As someone who writes for a living, my process includes sitting in front of a blank screen or piece of paper (#oldschool) and writing all my ideas without regard to punctuation or forming complete sentences. I let my thoughts flow freely and once they are all out, I go back and begin to build on an idea here, delete a few words there, and just keep editing until I have something that resembles a rough draft. Why am I telling you this? Because my free-flowing thoughts for this post include the phrase, “multiple piles of all the shit I have to send to ThredUp – I could make multiple outfits of things going into those bags that I never actually wore.” I was really trying to rewrite this in a more professional, less clunky, with no profanity way. But after thinking about it, I decided to include it as is. It’s the truth. I do love clothing and see the value in dressing well, etc., but at the end of the day it is just a pile of shit, a decent amount I never wore, and it is harming our environment. And for as much as I want to #sustainablestyle all day long and tout my badge of “upcycling before upcycling was a word,” I am being utterly wasteful. It is weighing on my soul. I feel like this overflow of clothing is dragging me down literally and metaphorically. Add to that the dissonance between what I spout on the blog and the reality I live is making me feel like a bit of a fraud. I can do better. I need to do better.
In taking a look at my consumption and calling myself out on AFL, I realize that I can no longer use, “but it’s from the secondary market,” or “but it’s for the blog” as excuses (and let’s throw in, “but it’s on sale,” while we are at it). I must walk the walk. I need to view thrifting as I would any other shopping: Stick to a well thought out list of necessities and carefully purchase items based on need, quality, lasting power, versatility, and price. And while I am not opposed to the occasional too good to be true impulse buy from Goodwill, whether it is a $2 campy tee shirt or a $12.99 sequin bolero jacket, I need to go in with a list of what I actually need (not want) and treat the prices as if it were Neiman’s. Do I really need another vintage Evan Picone suit, Liz Claiborne blazer, or boho dress just because it is thrifted and under $10?
So I am putting it out there on the blog as way to keep me honest. The things you see in this post are going to ThredUp. This will be my first time using the service and I am excited to see what happens. Since I am looking for new avenues to purge my closet, it seemed like the perfect time to see what the, “largest online consignment and thrift store,” can do to help me rid me of this “shit” in a sustainable way.
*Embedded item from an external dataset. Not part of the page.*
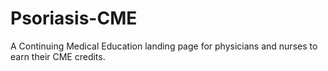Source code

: # Psoriasis-CME
A Continuing Medical Education landing page for physicians and nurses to earn their CME credits.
Jennifer and I have decided that any money we make from ThredUp, etc., will be used to invest in the blog, not buy more stuff. Stay tuned for my review of ThredUp in a month or so from now, as well as future experiences with other resellers, like Poshmark and Depop. We would love to hear from you too. If you are actively buying and selling on any of these sites, please let us know! If there are any other sites you think we should know about, please pass them along! And check back later this week for more detailed shopping guidelines I plan on using to reduce my consumption.
I will never be a capsule collection girl, but I can cut down on the size of my closet and reduce the amount I purchase. I look forward to finding a truly workable middle ground that helps me live a more sustainable, authentic, yet still fashionable life.